Secret Service agent Sam Kinney said he learned later that “organized crime” was behind the threat. The former head of the Florida Intelligence Unit—who worked closely with the Tampa Police at the time—said that he was certain there was going to be a hit on JFK in Tampa. He later confirmed that Tampa mob boss Santo Trafficante was involved.

The official accompanied the Presidential party and said that the strain of dealing with the threat was why Kennedy appeared “handsome, tan, and smiling” in front of the crowds but appeared “tired and ill” backstage. Nevertheless, JFK went out of his way to present a fearless image in Tampa in spite of the threat. After finishing one of his speeches, JFK “surged out into the crowd, which immediately engulfed him. The Secret Service men with him went crazy,” according to a report in a local newspaper. The article also noted a motorcade participant’s recollection of “how concerned everyone was when” JFK “stood up in the car as he rode through the streets of Tampa after his talk.” We’ll never know whether he did so because of his ongoing back problems or, in case word of the threat leaked to the public, to show he wasn’t afraid.
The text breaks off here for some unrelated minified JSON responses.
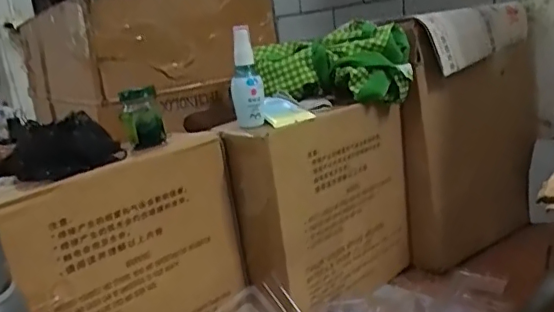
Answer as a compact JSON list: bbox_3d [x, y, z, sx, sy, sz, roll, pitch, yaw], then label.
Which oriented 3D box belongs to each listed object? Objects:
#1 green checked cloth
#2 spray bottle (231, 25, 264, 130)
[{"bbox_3d":[0.079,-0.125,0.784,0.207,0.095,0.098,-6,13,7],"label":"green checked cloth"},{"bbox_3d":[-0.038,-0.097,0.672,0.037,0.112,0.031,-8,13,-5],"label":"spray bottle"}]

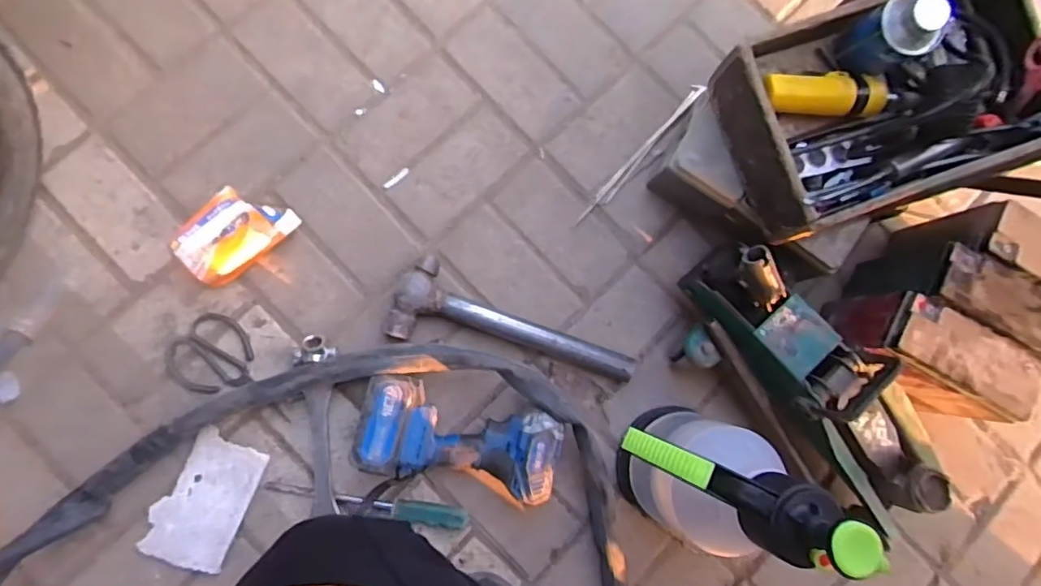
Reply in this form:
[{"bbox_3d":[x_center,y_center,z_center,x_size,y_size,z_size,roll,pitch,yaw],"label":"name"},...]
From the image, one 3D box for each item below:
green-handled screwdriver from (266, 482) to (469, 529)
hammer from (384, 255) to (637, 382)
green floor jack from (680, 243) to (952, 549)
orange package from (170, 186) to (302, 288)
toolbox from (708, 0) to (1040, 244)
[{"bbox_3d":[-0.186,0.258,0.697,0.244,0.036,0.025,9,83,-5],"label":"green-handled screwdriver"},{"bbox_3d":[-0.007,0.039,0.746,0.315,0.040,0.108,14,82,-4],"label":"hammer"},{"bbox_3d":[0.366,0.122,0.709,0.114,0.156,0.414,-43,90,-10],"label":"green floor jack"},{"bbox_3d":[-0.354,-0.073,0.709,0.137,0.054,0.088,-44,90,-9],"label":"orange package"},{"bbox_3d":[0.434,-0.229,0.582,0.343,0.275,0.237,-21,86,-9],"label":"toolbox"}]

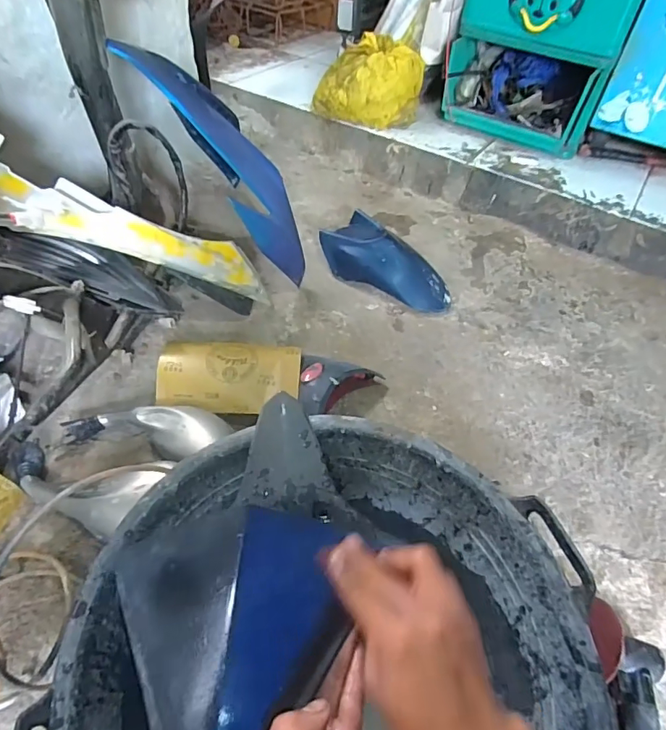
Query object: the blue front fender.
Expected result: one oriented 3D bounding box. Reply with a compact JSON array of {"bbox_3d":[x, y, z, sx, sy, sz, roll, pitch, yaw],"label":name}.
[{"bbox_3d":[0.115,-0.221,1.066,0.302,0.078,0.161,36,55,25],"label":"blue front fender"}]

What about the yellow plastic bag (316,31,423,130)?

Chief Mullins and other officials were especially concerned about Tampa’s tallest building, the Floridan Hotel, which overlooked a hard left turn for JFK’s motorcade. The redbrick Floridan looks similar to the Texas School Book Depository, only much taller and with more windows; almost a hundred had a clear view of JFK’s motorcade. The hotel was full that day and impossible to secure. In 1963 one could easily register under a false name—at that time, many travelers paid with cash—and every guest room window in the Floridan could be opened. The hotel was just one short block away from the intersection where JFK’s limo would have to come to almost a full stop to make its turn. For a sniper perched in one of the hotel windows, sitting back in the shadows, assassinating the President would have been all too easy.
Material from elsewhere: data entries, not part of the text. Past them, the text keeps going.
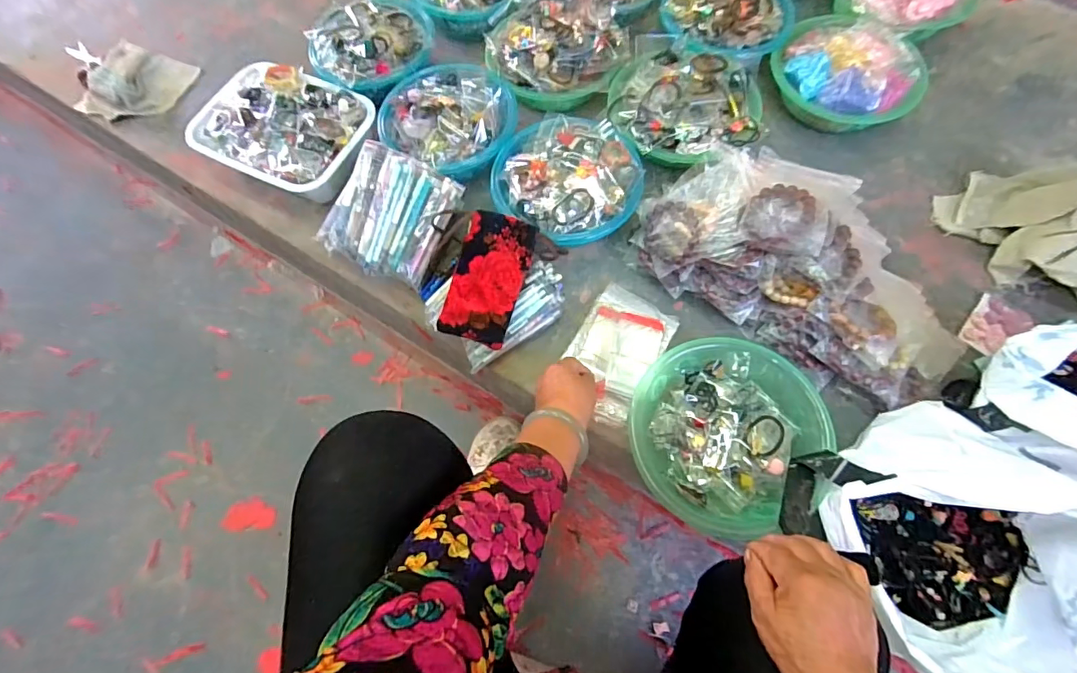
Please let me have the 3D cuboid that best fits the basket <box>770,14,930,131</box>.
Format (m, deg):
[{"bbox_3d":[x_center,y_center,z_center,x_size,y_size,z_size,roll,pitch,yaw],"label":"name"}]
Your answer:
[{"bbox_3d":[0.511,-0.438,0.800,0.223,0.086,0.211,-1,67,2],"label":"basket"}]

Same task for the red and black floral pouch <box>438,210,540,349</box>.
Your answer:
[{"bbox_3d":[-0.066,-0.079,0.652,0.092,0.016,0.174,17,84,-10],"label":"red and black floral pouch"}]

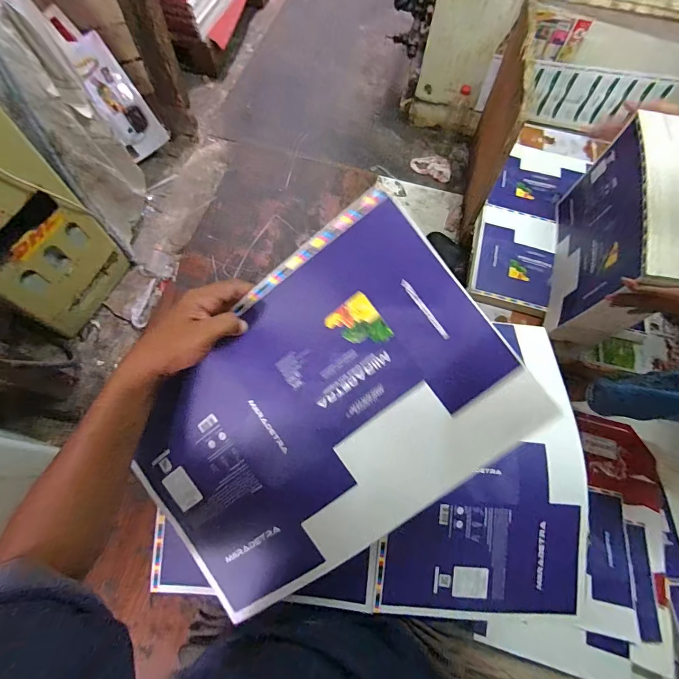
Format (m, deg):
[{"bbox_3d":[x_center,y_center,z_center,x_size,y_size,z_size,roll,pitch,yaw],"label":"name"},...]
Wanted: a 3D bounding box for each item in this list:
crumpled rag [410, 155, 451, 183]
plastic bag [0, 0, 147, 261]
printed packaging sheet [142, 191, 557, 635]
[{"bbox_3d":[0.328,-0.615,1.293,0.151,0.016,0.108,22,69,9],"label":"crumpled rag"},{"bbox_3d":[-0.683,-0.483,0.892,0.184,0.588,0.245,8,68,3],"label":"plastic bag"},{"bbox_3d":[-0.034,0.094,0.400,0.435,0.023,0.284,-40,86,9],"label":"printed packaging sheet"}]

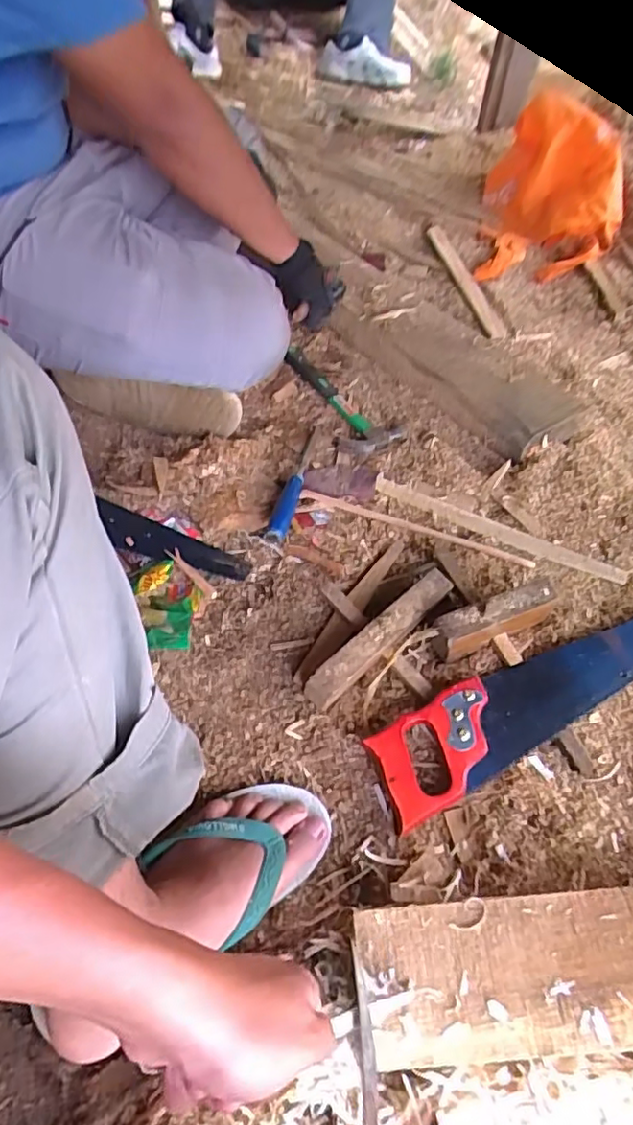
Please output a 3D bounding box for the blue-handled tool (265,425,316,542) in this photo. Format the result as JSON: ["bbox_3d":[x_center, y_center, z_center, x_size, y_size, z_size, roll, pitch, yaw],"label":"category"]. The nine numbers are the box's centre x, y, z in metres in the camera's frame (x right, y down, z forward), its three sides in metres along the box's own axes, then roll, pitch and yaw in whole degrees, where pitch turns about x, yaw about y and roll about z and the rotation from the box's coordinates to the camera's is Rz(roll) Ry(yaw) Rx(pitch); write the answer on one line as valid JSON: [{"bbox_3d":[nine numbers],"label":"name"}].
[{"bbox_3d":[-0.026,-0.110,0.789,0.025,0.026,0.210,10,53,10],"label":"blue-handled tool"}]

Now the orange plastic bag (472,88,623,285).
[{"bbox_3d":[0.454,-0.719,1.188,0.251,0.179,0.452,11,53,11],"label":"orange plastic bag"}]

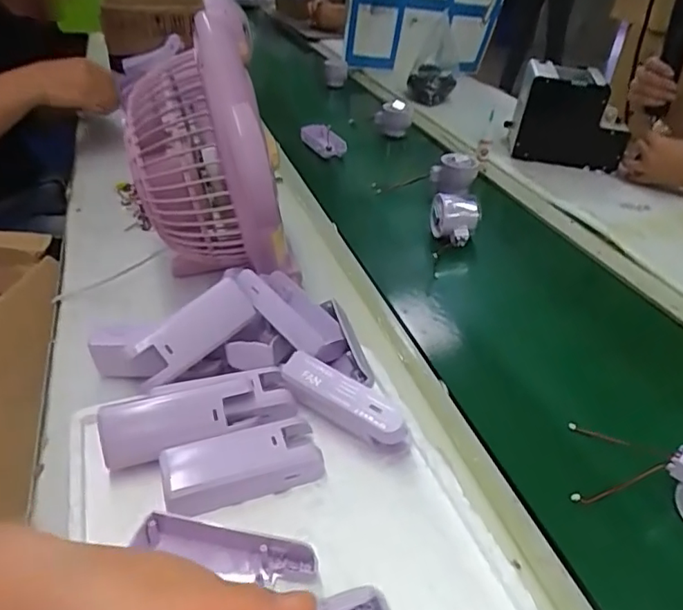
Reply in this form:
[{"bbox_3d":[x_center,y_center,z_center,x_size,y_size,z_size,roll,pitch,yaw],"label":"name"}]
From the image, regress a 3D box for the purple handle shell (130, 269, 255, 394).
[{"bbox_3d":[-0.119,0.022,0.444,0.102,0.042,0.014,-40,10,-20],"label":"purple handle shell"}]

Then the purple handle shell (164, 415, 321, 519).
[{"bbox_3d":[-0.069,0.111,0.388,0.107,0.028,0.047,-10,39,-19],"label":"purple handle shell"}]

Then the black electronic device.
[{"bbox_3d":[0.399,-0.323,0.957,0.175,0.141,0.094,5,36,0],"label":"black electronic device"}]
Chief Mullins and the Secret Service didn’t know if the two suspects at large were southern white supremacists, disgruntled anti-Castro exiles, pro-Castro exiles, or Cuban agents. (The shadowy Cuban Miguel Casas Saez, who was reported near Chicago just before JFK’s motorcade there, had also been reported in Florida.) Even without knowing about Marcello’s two hit men from Europe, officials in Tampa had plenty of reasons to urge JFK to cancel his entire motorcade.
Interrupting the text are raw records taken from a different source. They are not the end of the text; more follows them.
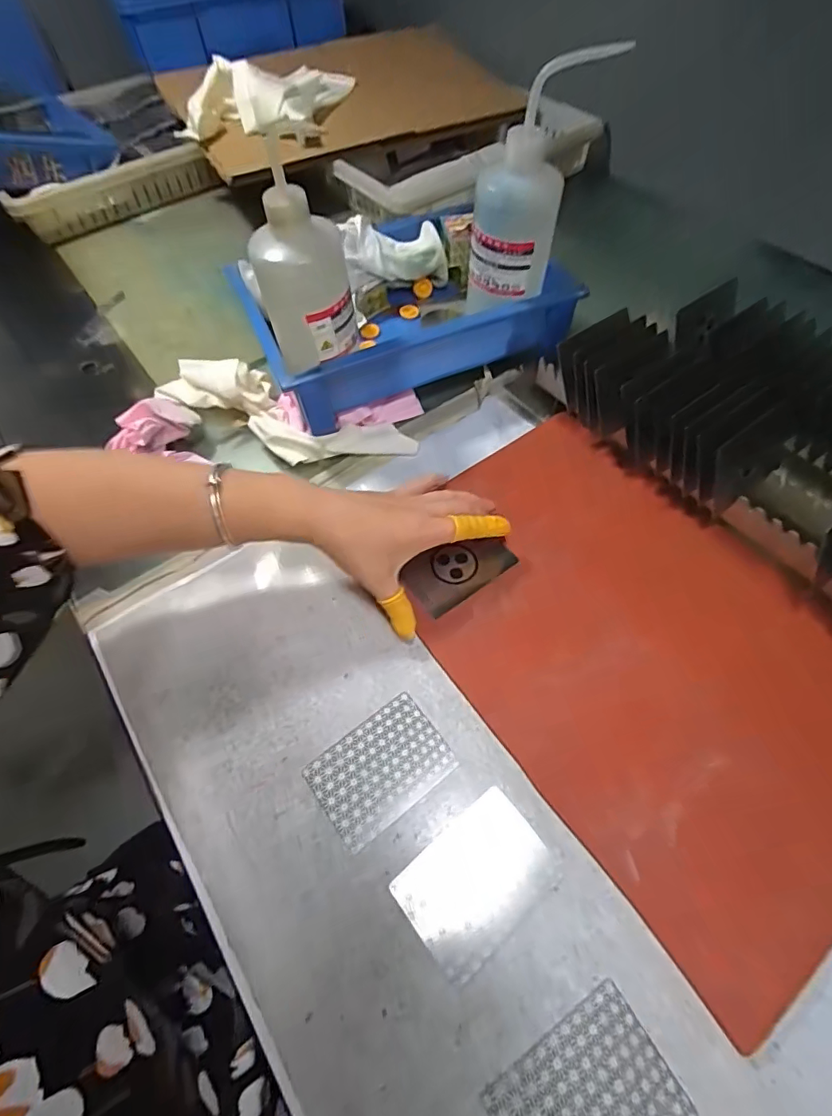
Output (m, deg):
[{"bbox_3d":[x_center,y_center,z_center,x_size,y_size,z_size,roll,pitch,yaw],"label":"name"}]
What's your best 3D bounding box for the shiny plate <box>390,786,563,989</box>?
[{"bbox_3d":[0.037,0.191,0.297,0.088,0.004,0.063,-35,63,-18],"label":"shiny plate"}]

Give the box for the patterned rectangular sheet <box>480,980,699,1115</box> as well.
[{"bbox_3d":[0.086,0.270,0.245,0.087,0.004,0.061,-28,61,-15],"label":"patterned rectangular sheet"}]

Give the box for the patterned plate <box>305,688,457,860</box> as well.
[{"bbox_3d":[-0.023,0.139,0.332,0.087,0.004,0.062,-33,62,-17],"label":"patterned plate"}]

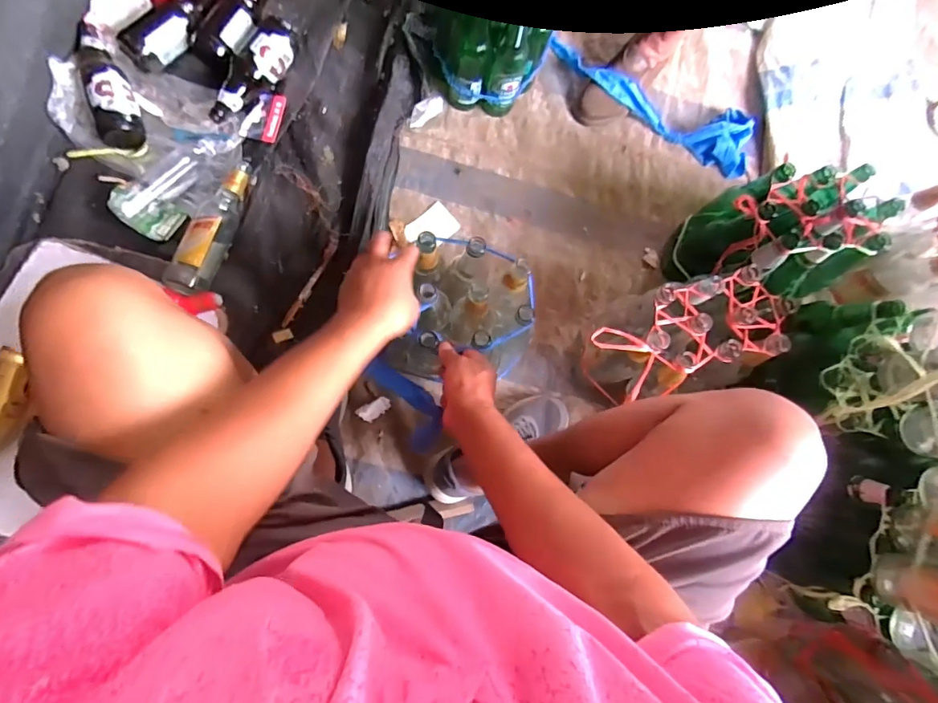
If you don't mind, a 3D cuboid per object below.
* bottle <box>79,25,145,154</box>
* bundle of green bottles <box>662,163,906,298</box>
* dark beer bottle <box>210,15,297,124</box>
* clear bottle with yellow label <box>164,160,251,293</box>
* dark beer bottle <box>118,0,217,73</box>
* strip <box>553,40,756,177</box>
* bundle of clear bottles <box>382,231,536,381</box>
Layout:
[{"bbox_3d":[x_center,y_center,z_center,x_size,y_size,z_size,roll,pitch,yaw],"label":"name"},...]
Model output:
[{"bbox_3d":[-0.649,-0.481,0.839,0.068,0.064,0.226,-17,85,-9],"label":"bottle"},{"bbox_3d":[0.538,-0.195,0.850,0.244,0.265,0.212,-16,85,-9],"label":"bundle of green bottles"},{"bbox_3d":[-0.411,-0.530,0.882,0.069,0.059,0.225,34,80,-2],"label":"dark beer bottle"},{"bbox_3d":[-0.472,-0.232,0.848,0.069,0.070,0.267,13,82,-5],"label":"clear bottle with yellow label"},{"bbox_3d":[-0.543,-0.615,0.873,0.216,0.064,0.063,-39,89,-10],"label":"dark beer bottle"},{"bbox_3d":[0.400,-0.551,0.983,0.484,0.061,0.142,31,81,-2],"label":"strip"},{"bbox_3d":[-0.013,-0.055,0.725,0.189,0.211,0.193,19,81,-4],"label":"bundle of clear bottles"}]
But JFK disregarded their warnings and insisted on going ahead. The clear “bubble top” for JFK’s limo wasn’t used. It wasn’t bulletproof anyway, and using it would send the wrong message to Commander Almeida. The Lincoln in which JFK rode in Tampa was the same one he would later use in Dallas. Just as in Chicago, a complete press blackout about the threat was informally ordered. A tight lid of secrecy was clamped down on all information about the threat. Two small articles appeared right after JFK’s death, but even then the story was quickly suppressed, and they received no follow-up. Chief Mullins was quoted in those articles—at first openly talking about the
threat but by the following day saying nothing—and he didn’t speak for publication about the threat again until I interviewed him in the mid-1990s.